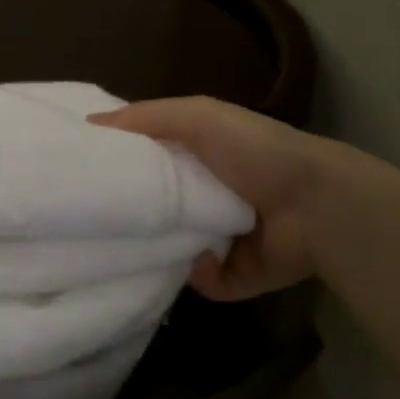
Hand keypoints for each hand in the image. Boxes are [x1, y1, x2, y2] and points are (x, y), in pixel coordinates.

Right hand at [91, 96, 350, 299]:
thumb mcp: (198, 117)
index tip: (82, 173)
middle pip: (155, 210)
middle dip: (132, 215)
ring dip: (160, 250)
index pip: (148, 164)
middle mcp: (208, 199)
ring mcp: (222, 241)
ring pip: (173, 251)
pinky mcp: (237, 277)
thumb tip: (88, 125)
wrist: (317, 204)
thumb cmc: (256, 152)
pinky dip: (200, 272)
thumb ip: (145, 117)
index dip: (120, 166)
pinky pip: (202, 281)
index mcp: (199, 160)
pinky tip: (203, 257)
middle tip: (97, 219)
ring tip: (136, 246)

YOUR TASK -
Please show every line of the material that contains the string "pinky".

ANSWER FOR THE TASK -
pinky mcp: (237, 277)
pinky dip: (200, 272)
pinky pip: (202, 281)
pinky tip: (203, 257)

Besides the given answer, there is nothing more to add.